India's
Independence Day celebrations have become a huge event across America. “But till 1980, there were little community celebrations. In Los Angeles, we held first community celebrations only in 1981. I contacted 17 other community leaders and we organized India Day celebrations jointly with the India Tourism office. Over 5,000 people showed up,'' recalls Inder Singh, 85, who went on to become a prominent community leader.
An accounts officer with the Punjab government, Inder Singh had left Chandigarh for Los Angeles to study computers in 1968. “There were very few Indians here back then and there were no collective celebrations of any event, so I took the initiative for India Day celebrations,'' he says.
Indian Americans came together on a single platform only with the formation of the National Federation of Indian Associations (NFIA) in 1980, says Singh who later became its president in 1988.
Singh and his colleagues then brought the global Indian diaspora together on a platform by forming the Global Organization of People of Indian Origin (GOPIO) in 1989.
“We brought diaspora leaders from North America, Europe and the Caribbean to New York in 1989 to set up GOPIO. It was the first such NRI organization,'' he says.

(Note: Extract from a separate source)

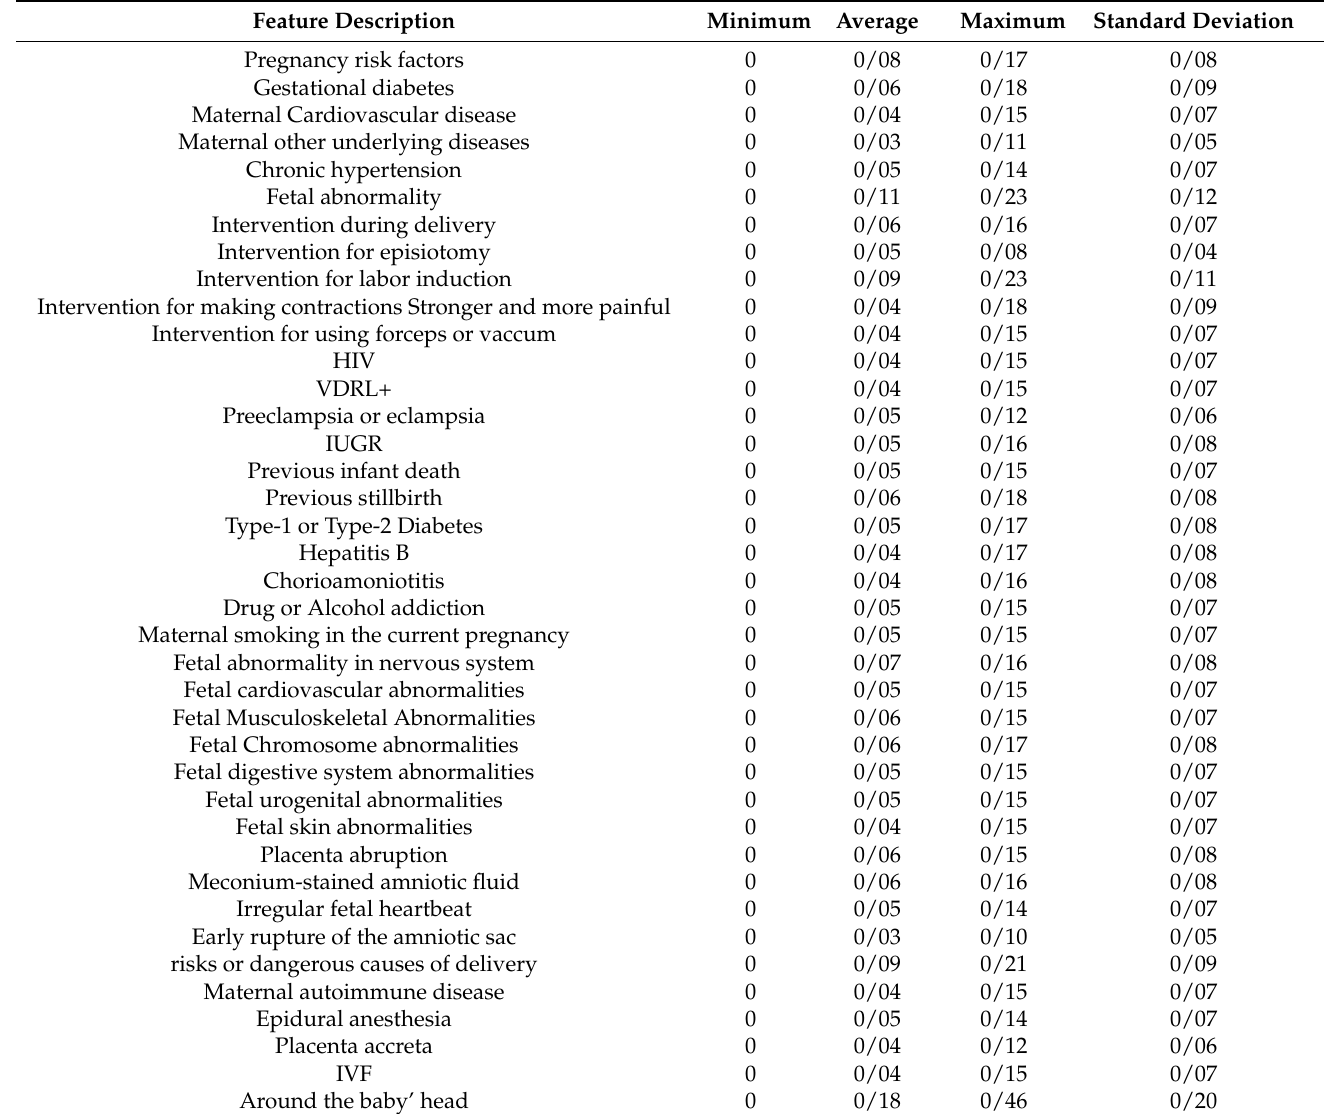
Figure 7. The feature scores obtained by complex network analysis in this study. Table 3. Summary statistics for feature scores assigned by four different ensemble feature scoring methods in this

Singh also played a major role in getting recognition for the Gadar movement by the Indian government which issued a stamp on its 100th anniversary in 2013 and earmarked $4 million for upgrading the historic Gadar Hall in San Francisco to a museum.
But August 15 is a
traumatic day in his personal life. “I was in seventh grade in Patoki village 50 miles from Lahore which was 80 percent Sikh and 18 percent Muslim. On the morning of August 16, 1947, when we woke up, we found that half of the village had disappeared.When we went out, we saw people in long queues going towards India. My mother, two brothers and sisters picked up whatever we could and left.But my father and elder brother said they would stay back.
“On the way, we saw people being killed by raiders. I saw my cousin killed. For three days being killed. For three days and nights, we didn't stop anywhere because it was risky and it was raining heavily .
Whosoever could not walk or was injured was left behind to be killed by raiders or to die a slow death.'' Singh adds, “When our family reached the border, a police inspector who knew my father, took us to a border village and gave us a house vacated by Muslims who had fled to Pakistan. After giving us food, he told us that my father has been killed.
We were told it happened on August 18. We cried throughout the night''.That night still haunts him.